= Problem statement =
Could you copy the text of each entry below word for word, leaving out the pictures?
START Data under study
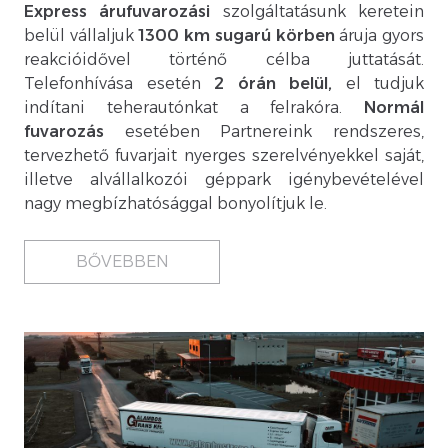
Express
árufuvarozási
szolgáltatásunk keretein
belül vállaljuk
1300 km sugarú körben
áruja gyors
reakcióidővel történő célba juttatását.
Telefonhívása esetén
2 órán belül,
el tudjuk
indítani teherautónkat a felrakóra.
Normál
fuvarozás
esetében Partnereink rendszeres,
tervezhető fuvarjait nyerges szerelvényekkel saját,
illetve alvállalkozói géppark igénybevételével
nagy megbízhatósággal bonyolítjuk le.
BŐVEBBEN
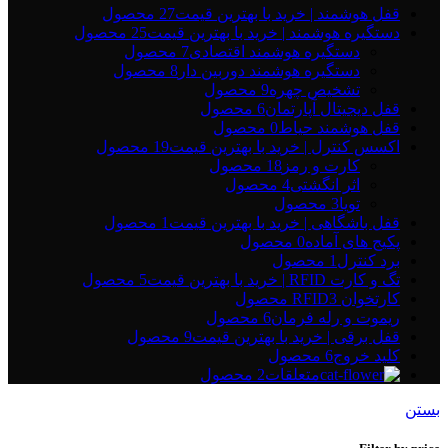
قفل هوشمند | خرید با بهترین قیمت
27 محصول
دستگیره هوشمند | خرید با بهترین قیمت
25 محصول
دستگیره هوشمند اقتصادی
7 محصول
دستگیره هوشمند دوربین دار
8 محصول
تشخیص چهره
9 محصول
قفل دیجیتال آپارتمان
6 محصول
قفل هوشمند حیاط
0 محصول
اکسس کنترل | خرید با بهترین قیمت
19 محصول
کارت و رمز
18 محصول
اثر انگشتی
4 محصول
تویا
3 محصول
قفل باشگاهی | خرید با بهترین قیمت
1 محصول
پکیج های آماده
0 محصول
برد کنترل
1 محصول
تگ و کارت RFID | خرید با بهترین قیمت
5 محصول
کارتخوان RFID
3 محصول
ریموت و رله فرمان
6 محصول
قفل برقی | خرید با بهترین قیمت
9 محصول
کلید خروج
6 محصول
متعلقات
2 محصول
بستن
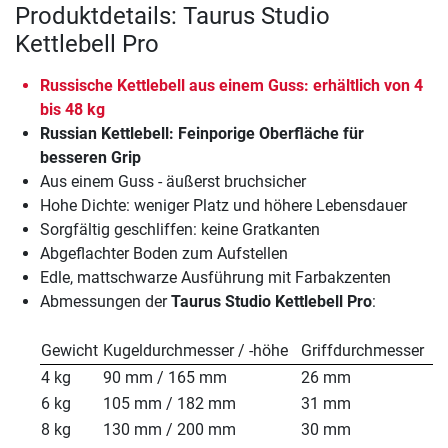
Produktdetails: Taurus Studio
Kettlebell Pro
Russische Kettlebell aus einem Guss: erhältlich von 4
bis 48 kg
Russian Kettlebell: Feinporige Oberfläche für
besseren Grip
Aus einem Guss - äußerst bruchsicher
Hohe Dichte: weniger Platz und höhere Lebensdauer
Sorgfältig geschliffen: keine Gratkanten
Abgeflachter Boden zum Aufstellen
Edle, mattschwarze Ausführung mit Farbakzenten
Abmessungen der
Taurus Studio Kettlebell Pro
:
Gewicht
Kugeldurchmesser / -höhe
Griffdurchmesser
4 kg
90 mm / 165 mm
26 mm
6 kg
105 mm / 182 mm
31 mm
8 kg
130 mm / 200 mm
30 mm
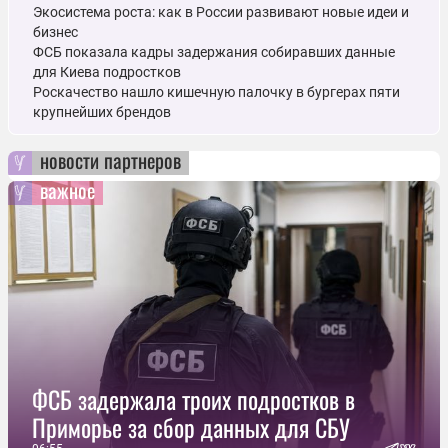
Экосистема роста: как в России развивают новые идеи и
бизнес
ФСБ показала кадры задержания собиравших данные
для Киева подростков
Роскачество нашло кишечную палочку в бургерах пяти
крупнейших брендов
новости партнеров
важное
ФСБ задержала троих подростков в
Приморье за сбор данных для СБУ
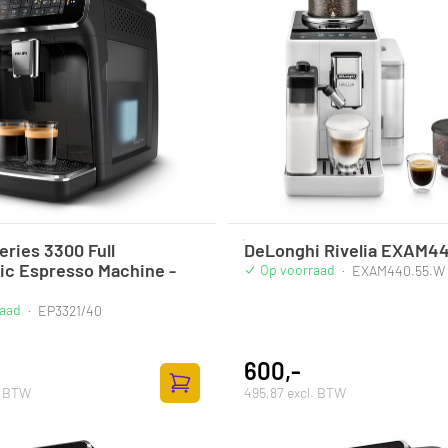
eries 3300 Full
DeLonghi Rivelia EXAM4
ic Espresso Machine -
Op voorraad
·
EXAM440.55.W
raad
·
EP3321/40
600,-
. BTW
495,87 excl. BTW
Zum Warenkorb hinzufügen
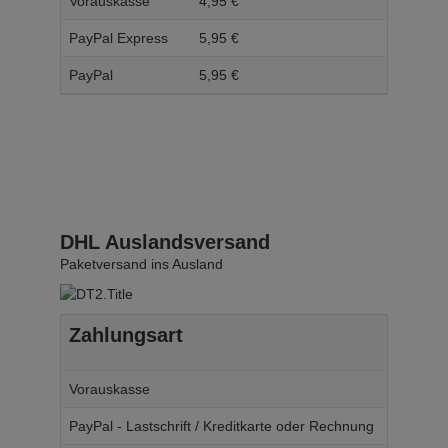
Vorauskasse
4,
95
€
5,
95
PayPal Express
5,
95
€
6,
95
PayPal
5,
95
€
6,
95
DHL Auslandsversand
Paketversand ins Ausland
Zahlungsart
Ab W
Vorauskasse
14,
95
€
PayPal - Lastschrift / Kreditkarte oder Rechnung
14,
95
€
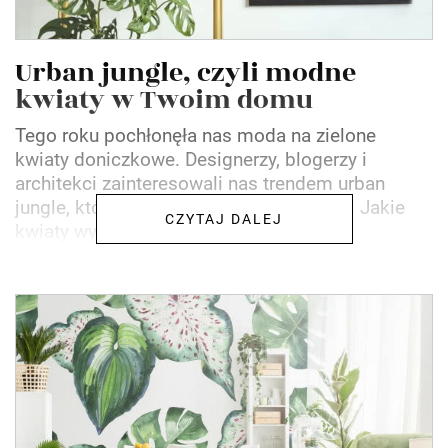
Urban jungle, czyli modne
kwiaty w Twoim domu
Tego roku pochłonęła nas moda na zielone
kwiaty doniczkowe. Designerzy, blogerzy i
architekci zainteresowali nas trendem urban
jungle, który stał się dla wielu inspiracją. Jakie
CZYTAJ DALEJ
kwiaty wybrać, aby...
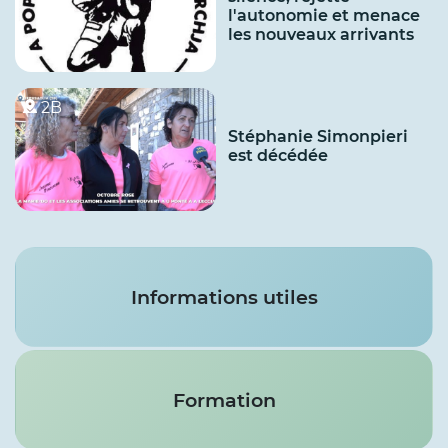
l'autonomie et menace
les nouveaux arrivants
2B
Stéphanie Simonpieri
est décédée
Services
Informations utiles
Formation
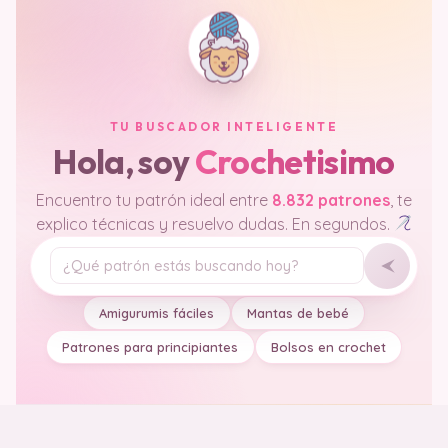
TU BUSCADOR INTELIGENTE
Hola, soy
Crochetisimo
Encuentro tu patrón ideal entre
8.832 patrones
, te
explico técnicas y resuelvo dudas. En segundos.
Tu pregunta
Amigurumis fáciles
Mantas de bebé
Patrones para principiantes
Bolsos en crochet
END Data under study
= Result of this exercise =
Express
árufuvarozási
szolgáltatásunk keretein
belül vállaljuk
1300 km sugarú körben
áruja gyors
reakcióidővel történő célba juttatását.
Telefonhívása esetén
2 órán belül,
el tudjuk
indítani teherautónkat a felrakóra.
Normál
fuvarozás
esetében Partnereink rendszeres,
tervezhető fuvarjait nyerges szerelvényekkel saját,
illetve alvállalkozói géppark igénybevételével
nagy megbízhatósággal bonyolítjuk le.
BŐVEBBEN
قفل هوشمند | خرید با بهترین قیمت
27 محصول
دستگیره هوشمند | خرید با بهترین قیمت
25 محصول
دستگیره هوشمند اقتصادی
7 محصول
دستگیره هوشمند دوربین دار
8 محصول
تشخیص چهره
9 محصول
قفل دیجیتال آپارتمان
6 محصول
قفل هوشمند حیاط
0 محصول
اکسس کنترل | خرید با بهترین قیمت
19 محصول
کارت و رمز
18 محصول
اثر انگشتی
4 محصول
تویا
3 محصول
قفل باشگاهی | خرید با بهترین قیمت
1 محصول
پکیج های آماده
0 محصول
برد کنترل
1 محصول
تگ و کارت RFID | خرید با بهترین قیمت
5 محصول
کارتخوان RFID
3 محصول
ریموت و رله فرمان
6 محصول
قفل برقی | خرید با بهترین قیمت
9 محصول
کلید خروج
6 محصول
متعلقات
2 محصول
بستن
Produktdetails: Taurus Studio
Kettlebell Pro
Russische Kettlebell aus einem Guss: erhältlich von 4
bis 48 kg
Russian Kettlebell: Feinporige Oberfläche für
besseren Grip
Aus einem Guss - äußerst bruchsicher
Hohe Dichte: weniger Platz und höhere Lebensdauer
Sorgfältig geschliffen: keine Gratkanten
Abgeflachter Boden zum Aufstellen
Edle, mattschwarze Ausführung mit Farbakzenten
Abmessungen der
Taurus Studio Kettlebell Pro
:
Gewicht
Kugeldurchmesser / -höhe
Griffdurchmesser
4 kg
90 mm / 165 mm
26 mm
6 kg
105 mm / 182 mm
31 mm
8 kg
130 mm / 200 mm
30 mm
Экосистема роста: как в России развивают новые идеи и
бизнес
ФСБ показала кадры задержания собиравших данные
для Киева подростков
Роскачество нашло кишечную палочку в бургерах пяти
крупнейших брендов
новости партнеров
важное
ФСБ задержала троих подростков в
Приморье за сбор данных для СБУ
eries 3300 Full
DeLonghi Rivelia EXAM4
ic Espresso Machine -
Op voorraad
·
EXAM440.55.W
raad
·
EP3321/40
600,-
. BTW
495,87 excl. BTW
Zum Warenkorb hinzufügen
Vorauskasse
4,
95
€
5,
95
PayPal Express
5,
95
€
6,
95
PayPal
5,
95
€
6,
95
DHL Auslandsversand
Paketversand ins Ausland
Zahlungsart
Ab W
Vorauskasse
14,
95
€
PayPal - Lastschrift / Kreditkarte oder Rechnung
14,
95
€
Urban jungle, czyli modne
kwiaty w Twoim domu
Tego roku pochłonęła nas moda na zielone
kwiaty doniczkowe. Designerzy, blogerzy i
architekci zainteresowali nas trendem urban
jungle, który stał się dla wielu inspiracją. Jakie
CZYTAJ DALEJ
kwiaty wybrać, aby...
l'autonomie et menace
les nouveaux arrivants
2B
Stéphanie Simonpieri
est décédée
Services
Informations utiles
Formation
TU BUSCADOR INTELIGENTE
Hola, soy
Crochetisimo
Encuentro tu patrón ideal entre
8.832 patrones
, te
explico técnicas y resuelvo dudas. En segundos.
Tu pregunta
Amigurumis fáciles
Mantas de bebé
Patrones para principiantes
Bolsos en crochet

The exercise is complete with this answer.